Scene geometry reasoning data

----------

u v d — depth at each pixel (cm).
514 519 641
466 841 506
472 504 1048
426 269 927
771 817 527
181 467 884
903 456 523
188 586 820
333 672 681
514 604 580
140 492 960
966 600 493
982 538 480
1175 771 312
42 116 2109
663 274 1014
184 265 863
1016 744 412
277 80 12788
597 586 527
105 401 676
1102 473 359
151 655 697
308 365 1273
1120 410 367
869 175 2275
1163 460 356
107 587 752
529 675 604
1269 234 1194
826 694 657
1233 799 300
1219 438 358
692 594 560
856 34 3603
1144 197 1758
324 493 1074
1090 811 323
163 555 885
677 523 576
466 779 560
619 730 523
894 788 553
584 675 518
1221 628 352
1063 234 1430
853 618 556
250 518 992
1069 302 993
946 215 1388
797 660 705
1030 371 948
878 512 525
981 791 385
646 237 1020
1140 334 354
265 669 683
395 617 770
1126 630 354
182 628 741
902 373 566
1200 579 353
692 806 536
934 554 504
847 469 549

----------

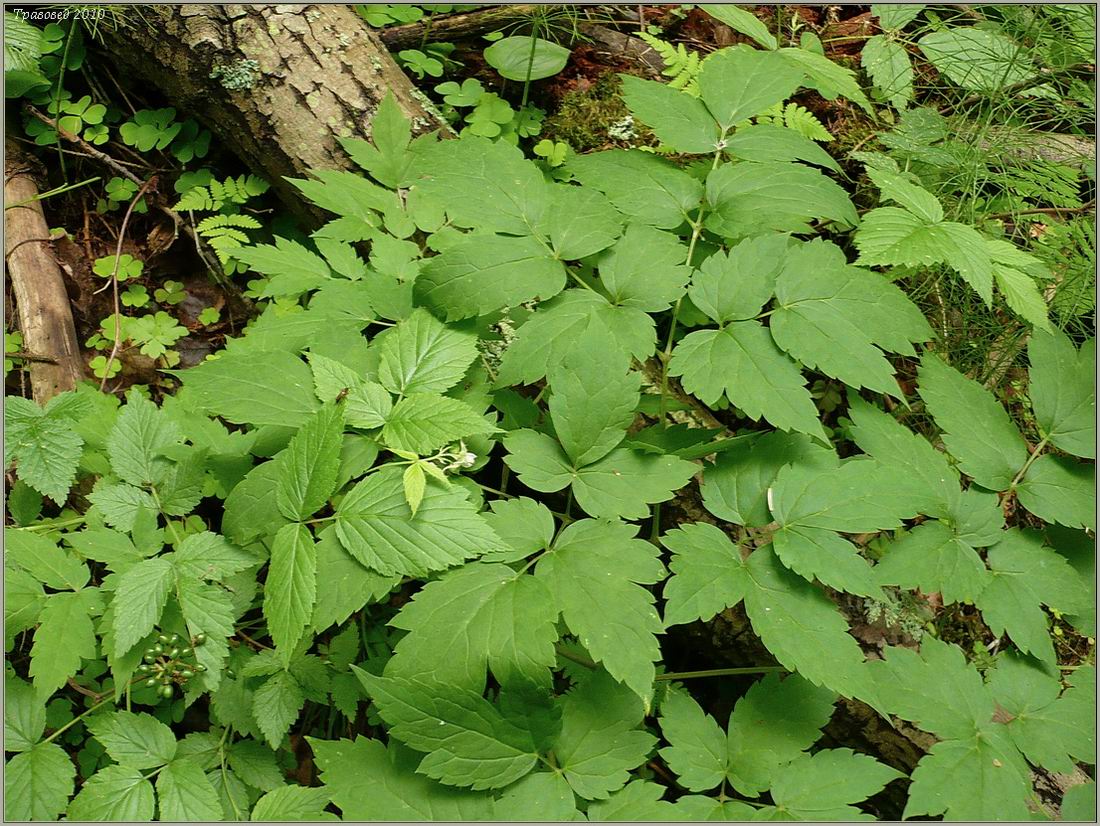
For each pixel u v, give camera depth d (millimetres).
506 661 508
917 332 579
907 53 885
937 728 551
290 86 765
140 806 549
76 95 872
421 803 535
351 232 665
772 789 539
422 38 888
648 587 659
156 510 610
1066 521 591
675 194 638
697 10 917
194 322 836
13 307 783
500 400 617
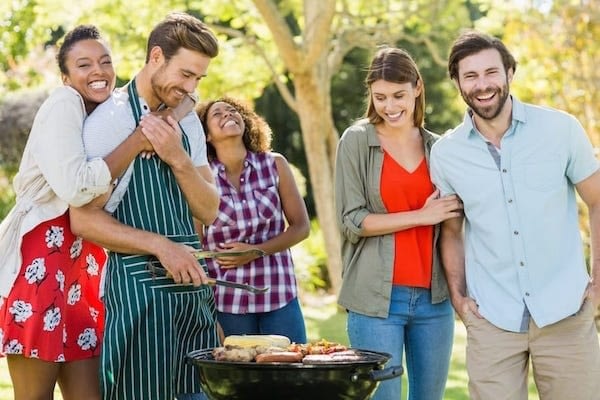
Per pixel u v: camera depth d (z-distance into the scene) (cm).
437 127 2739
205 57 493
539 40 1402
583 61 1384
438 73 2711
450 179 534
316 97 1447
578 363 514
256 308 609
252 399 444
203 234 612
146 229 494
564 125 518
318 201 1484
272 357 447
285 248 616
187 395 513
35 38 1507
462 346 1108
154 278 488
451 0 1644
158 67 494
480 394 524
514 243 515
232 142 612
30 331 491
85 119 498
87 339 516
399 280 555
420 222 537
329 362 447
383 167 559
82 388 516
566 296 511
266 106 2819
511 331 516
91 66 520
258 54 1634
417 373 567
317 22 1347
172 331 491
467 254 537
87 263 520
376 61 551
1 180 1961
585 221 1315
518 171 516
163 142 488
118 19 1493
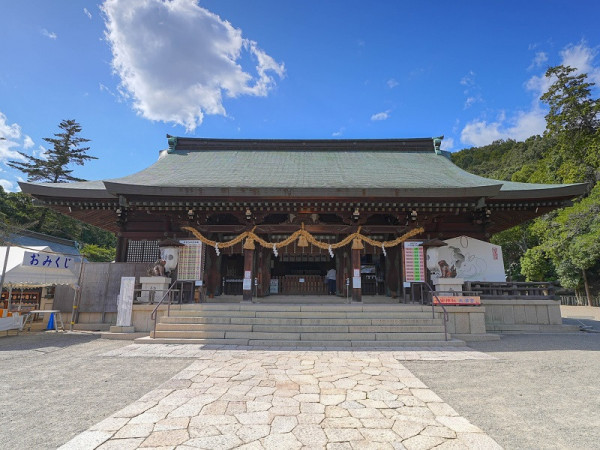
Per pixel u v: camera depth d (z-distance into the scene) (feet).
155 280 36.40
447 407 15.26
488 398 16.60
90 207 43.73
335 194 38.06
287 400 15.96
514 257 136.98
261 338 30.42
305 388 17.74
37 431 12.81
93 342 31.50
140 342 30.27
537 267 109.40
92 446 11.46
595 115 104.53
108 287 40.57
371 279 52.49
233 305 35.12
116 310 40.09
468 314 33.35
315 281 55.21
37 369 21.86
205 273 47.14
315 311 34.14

----------

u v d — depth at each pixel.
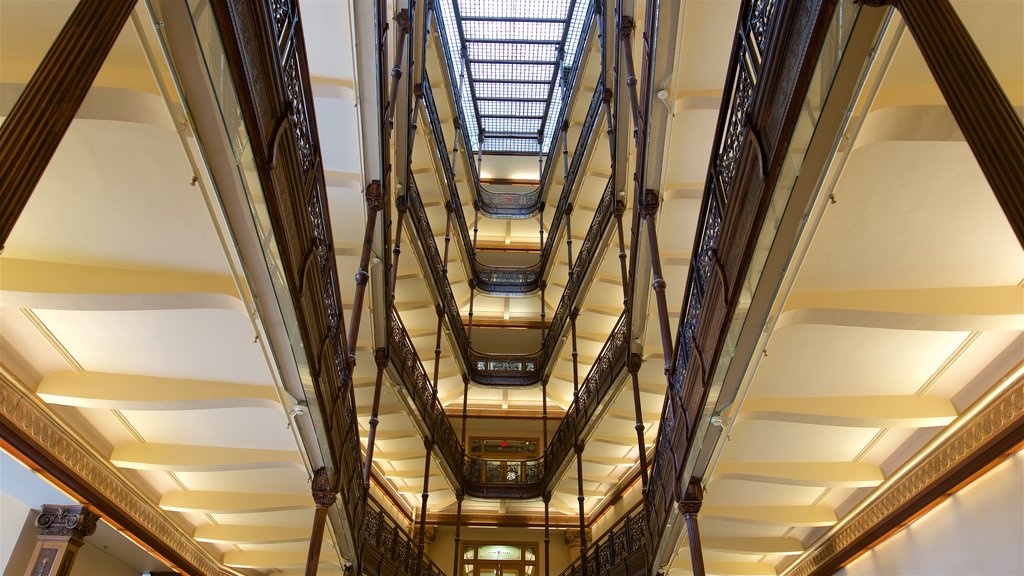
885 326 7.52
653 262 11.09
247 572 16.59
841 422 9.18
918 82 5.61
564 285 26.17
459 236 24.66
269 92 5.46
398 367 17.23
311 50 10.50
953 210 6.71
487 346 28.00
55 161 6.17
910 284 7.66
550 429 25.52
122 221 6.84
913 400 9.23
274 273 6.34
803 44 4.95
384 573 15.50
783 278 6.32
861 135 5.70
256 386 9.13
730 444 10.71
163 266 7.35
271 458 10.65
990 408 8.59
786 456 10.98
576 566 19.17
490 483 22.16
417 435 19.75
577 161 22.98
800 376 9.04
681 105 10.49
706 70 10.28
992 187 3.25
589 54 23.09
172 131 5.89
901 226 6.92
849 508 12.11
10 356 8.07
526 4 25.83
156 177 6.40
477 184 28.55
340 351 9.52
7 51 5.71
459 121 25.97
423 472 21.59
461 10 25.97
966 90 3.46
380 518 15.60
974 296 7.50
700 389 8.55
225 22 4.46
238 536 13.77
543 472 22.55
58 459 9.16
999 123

----------

Instructions for the task. From the records above, retype only the lines starting at the line that contains "466 779 560" and ending at the line that contains "847 469 549", both included.

Output for this exercise.
466 779 560
619 730 523
894 788 553
584 675 518
1221 628 352
1063 234 1430
853 618 556
250 518 992
1069 302 993
946 215 1388
797 660 705
1030 371 948
878 512 525
981 791 385
646 237 1020
1140 334 354
265 669 683
395 617 770
1126 630 354
182 628 741
902 373 566
1200 579 353
692 806 536
934 554 504
847 469 549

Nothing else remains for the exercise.